Thursday, January 12, 2017

All About Mobile Towers

Santhosh Eapen, whose company maintains 8500 mobile towers in Kerala, Tamil Nadu and Karnataka, talks about the pluses and minuses

Photo of Santhosh Eapen by Albin Mathew 

By Shevlin Sebastian

The question is asked so many times to Santosh Eapen that he is ready with the answer before the query is over. So here is the question: Are mobile towers a radiation hazard?

For every 15 kms of this city [Kochi], a technician is working on a tower,” says Santhosh, the managing director of Unitac Energy Solutions India Pvt Ltd. “He goes to the tower many times each day. There is a 300 sq. ft. room, where the batteries and other equipment are located. They do preventive maintenance. And in 16 years, nobody has suffered from the effects of radiation. My first employee, Binter, is still working for the company and has no health problems whatsoever.”

He gives another example: in remote areas in Karnataka, many eagles and monkeys, bees in honeycombs live on these towers. “But they are all alive and kicking,” says Santhosh. “Nothing has happened to them.” (At the same time, there is also no doubt, that if you use any device, like a mobile or radio, or at the tower there is radiation.)

His company maintains 8500 towers in Kerala, Tamil Nadu and Karnataka. “Next April, we will have another 2000 more,” says Santhosh. “A tower has different heights. If it is on a rooftop, it will have a height of 9-27 feet. If it is at ground-level, it will reach a height of 120-150 feet.”

Of course, as is well known, when we speak into a mobile phone, it is picked up by the receiver and the voice is distributed through several towers before it reaches the person called. “But it just takes seconds,” says Santhosh. “At a time, a tower can handle 52 calls.”

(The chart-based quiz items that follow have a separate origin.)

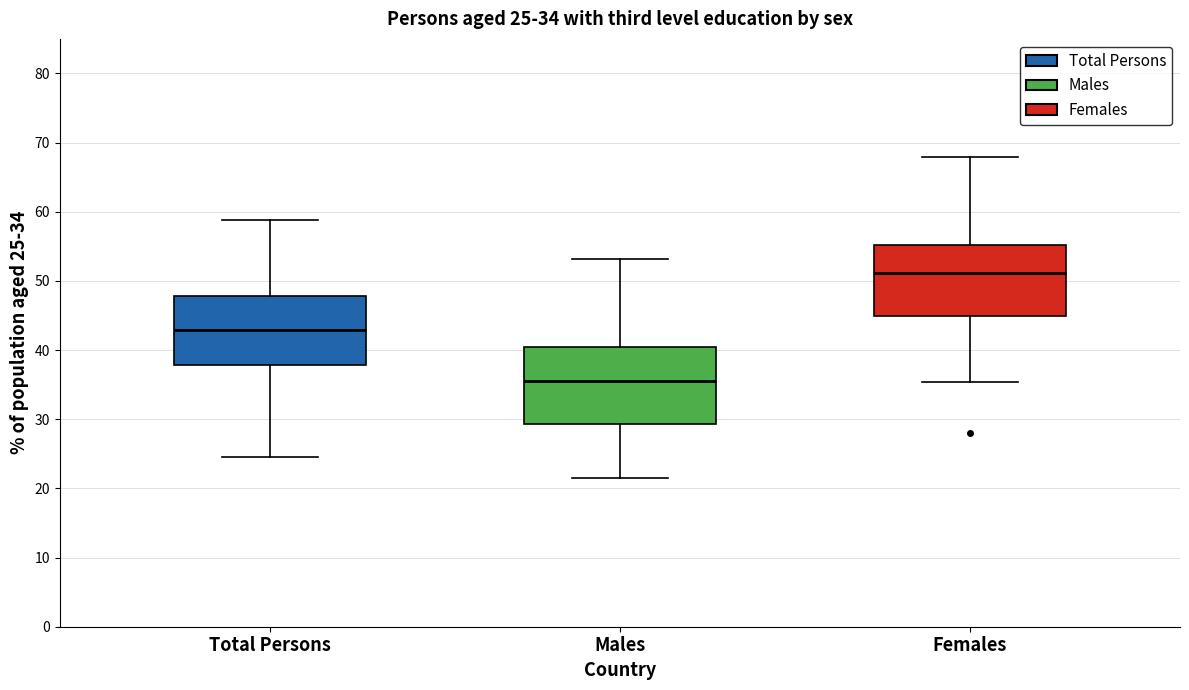

Which box's median line is the lowest?

Males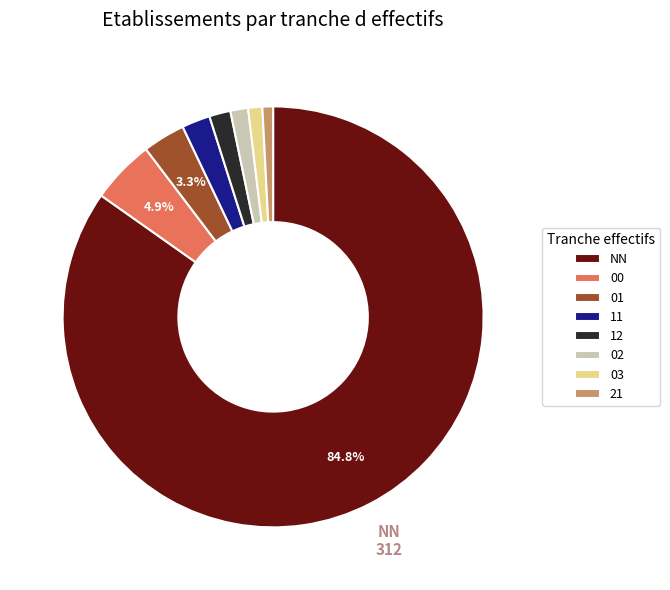

How much of the chart is everything except 01?

96.7%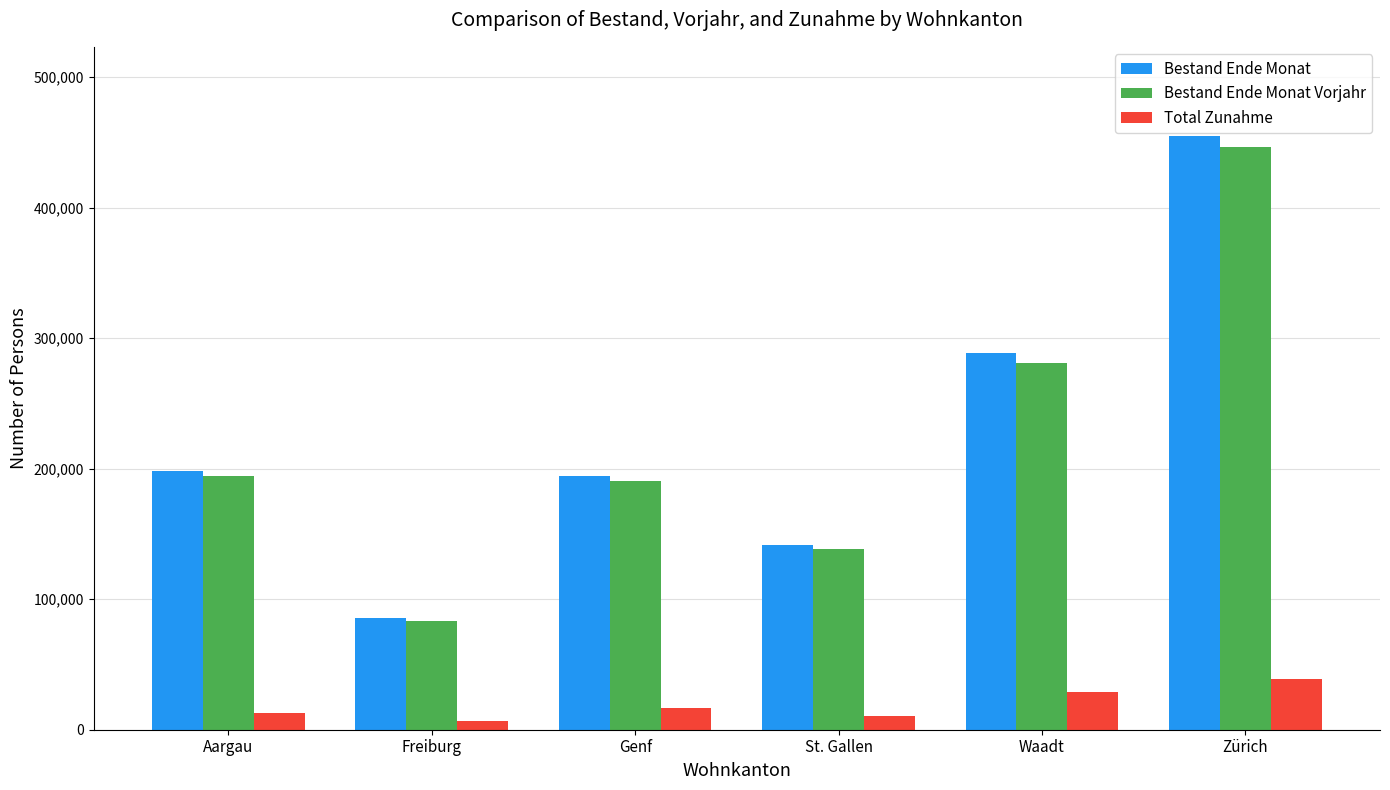

What is the difference between the Bestand Ende Monat Vorjahr values at Genf and Freiburg?

107485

The biggest problem is during the rainy season when there is a shortage of power because of lightning strikes. “When the tower ceases to work you will get the message that the caller is out of range,” says Santhosh.

But another reason for the interrupted coverage is the low number of towers.
Kerala, with an area of 40,000 sq kms, has 12,000 towers. “For a population of 3.25 crore, of which 70 per cent have mobile phones, we need a lot more towers,” he says. “But then the fears of radiation among the public is preventing us from setting up more.”

Santhosh, who grew up in Kochi, went to the United Arab Emirates and worked there for a few years. But owing to his ageing parents, living alone, he returned in 1998. His first business was running a car agency. Then, in 2000, mobile service provider Airtel came to Kerala. “As a supplier of vehicles, I began interacting with Airtel managers,” says Santhosh. “Slowly, they began to entrust technical works to me. In short, I was the right person at the right time.”

He has an office strength of 1100 and also runs a successful real estate business called Unitach Villas and Apartments. They have six ongoing projects: five in Kochi and one at Tripunithara.

Asked the secret of his success, Santhosh says, “God has to smile at you. Of course, you also need hard work and dedication and a very good team.”

But for his team there are no fixed working hours. You work as and when is it required. “That is because we are in the essential-services category,” he says. “Plus, I offer merit-based promotion. Staffers, who joined at the start, have become directors of the company.”